UK Government invests in ‘world’s first’ gas-fired CCS facility
The Government has today announced a major investment in the world's first gas-fired carbon capture and storage (CCS) facility to be constructed in Peterhead Scotland.
As part of a £100m investment in the new technology, Energy and Climate Change Secretary Edward Davey said the CCS plant will help ensure “a cleaner, greener future for the North Sea”.
Signing the deal, Davey was joined by Prime Minister David Cameron and Deputy Prime Minister Nick Clegg who visited Peterhead today to set out plans for the future of North Sea oil and gas.

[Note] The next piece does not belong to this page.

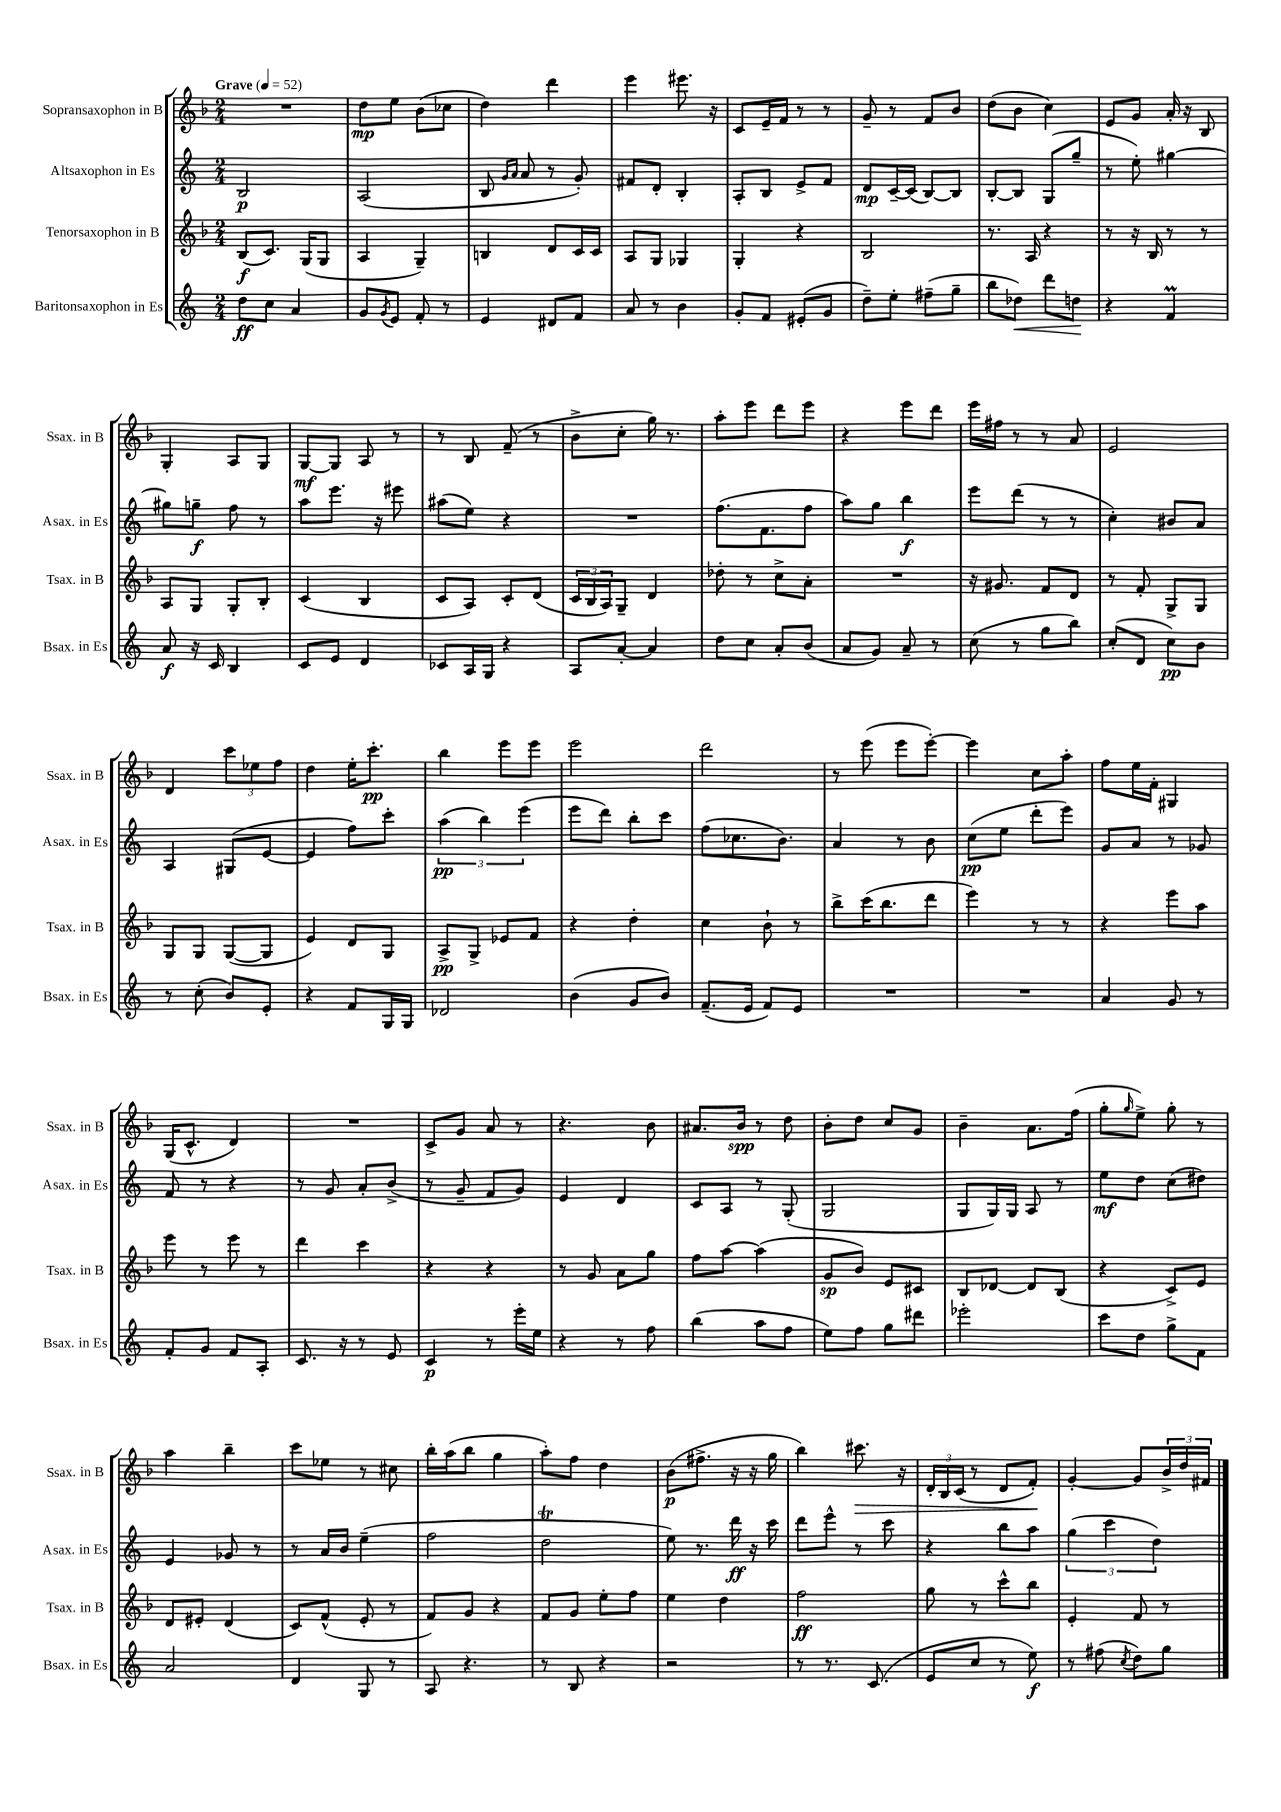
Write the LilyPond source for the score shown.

The Deputy Prime Minister said: “The innovation of the UK’s energy industry is something we should be really proud of and the fact that we are a world leader in carbon capture and storage is a great example of our country’s ingenuity”.
Clegg said that the multi-million pound deal with Shell, who will be developing the project, will help to “safeguard thousands of jobs and power half a million homes with clean electricity”.
“It shows we can build a stronger economy and do it fairly by protecting our environment for future generations,” he added.
The Peterhead project will join the White Rose CCS project, a ‘state-of-the-art coal-fired power plant’ that is equipped with full CCS technology located at the existing Drax Power Station site near Selby, North Yorkshire.
Both projects are the EU’s largest commercially sized projects with this phase supported by the £100m from the UK Government.
Energy Technologies Institute CEO David Clarke said: “Our research has found that without CCS, the cost of reaching UK Climate Change targets will double from a minimum of around £30bn per year in 2050. That shows the potential economic importance of the technology as part of the UK’s energy mix.
“Today’s announcement, building on the White Rose announcement late last year is another boost to CCS as an industry in the UK,” he added.
Last week, the Advanced Power Generation Technology Forum (APGTF) launched a new technology strategy aimed at turning CCS into a mainstream carbon abatement technology.